RECENT ACTIONS IN THE ASSET ALLOCATION STRATEGY
We are tactically overweight equities, especially US and EMU equities. We are underweight Europe ex-EMU equities. We are neutral on Emerging markets and Japanese equities. In the bond part, we are underweight duration and diversify out of low-yielding government bonds via exposures to credit, preferably by European issuers and Emerging markets debt in hard currency. In terms of currency, we keep a long JPY, a short USD and a short GBP. We also have an exposure to gold.
CROSS ASSET VIEWS AND PORTFOLIO POSITIONING
- We are overweight equities
- We are overweight US equities. We think there is still a Trump put in addition to a Fed put, which makes the region a relatively safer choice. Consumption is strong, the labour market remains solid while inflation is in check.
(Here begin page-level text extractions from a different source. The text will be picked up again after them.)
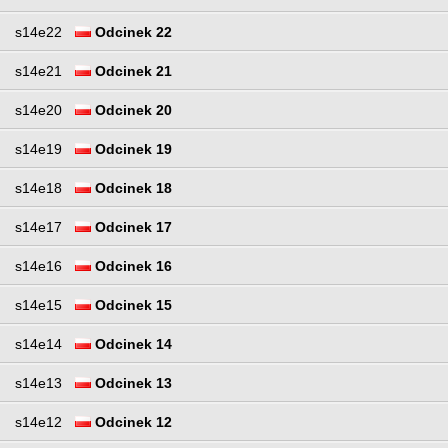
s14e22
Odcinek 22
s14e21
Odcinek 21
s14e20
Odcinek 20
s14e19
Odcinek 19
s14e18
Odcinek 18
s14e17
Odcinek 17
s14e16
Odcinek 16
s14e15
Odcinek 15
s14e14
Odcinek 14
s14e13
Odcinek 13
s14e12
Odcinek 12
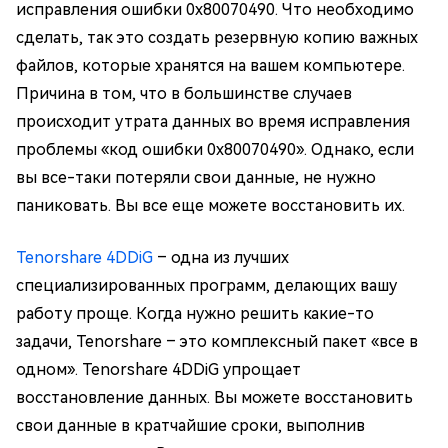
исправления ошибки 0x80070490. Что необходимо
сделать, так это создать резервную копию важных
файлов, которые хранятся на вашем компьютере.
Причина в том, что в большинстве случаев
происходит утрата данных во время исправления
проблемы «код ошибки 0x80070490». Однако, если
вы все-таки потеряли свои данные, не нужно
паниковать. Вы все еще можете восстановить их.
Tenorshare 4DDiG
– одна из лучших
специализированных программ, делающих вашу
работу проще. Когда нужно решить какие-то
задачи, Tenorshare – это комплексный пакет «все в
одном». Tenorshare 4DDiG упрощает
восстановление данных. Вы можете восстановить
свои данные в кратчайшие сроки, выполнив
- We are neutral Emerging markets equities. The region has underperformed the most year-to-date and could offer some upside. A dovish US Fed is a tailwind.
- We are overweight euro zone equities. We are aware of the restraining factors such as the vulnerability of global trade, and the manufacturing recession in Germany. Fiscal stimulus in Europe (the Netherlands, Germany, Italy) is becoming a topic, but implementation may take time. A window of opportunity opened with receding political uncertainty and long-term ECB visibility.
- We stay underweight Europe ex-EMU equities. The region has a lower expected earnings growth rate and thus lower expected returns than the continent, justifying our negative stance. Brexit is a major hurdle.
- We stay neutral Japanese equities. Absence of conviction, as a catalyst is missing. It seems increasingly likely that the government will stick to its plan and increase the consumption tax from 8 to 10% in October.
- We are underweight bonds, keeping a short duration and diversify.
- We expect rates and bond yields, to stay low.
- The ECB will have a new president on November 1st. The nomination of Christine Lagarde is good news for those expecting the dovishness to last beyond the 8-year presidency of Mario Draghi.
- We diversify out of low-yielding government bonds, and our preference goes to Emerging debt in hard currency and EUR-issued corporate bonds.
- Emerging market debt has an attractive carry and the dovish stance of the Fed represents a tailwind. Trade uncertainty and idiosyncratic risks in Turkey and Argentina are headwinds.
- We also have an exposure to gold in order to increase the portfolio hedging.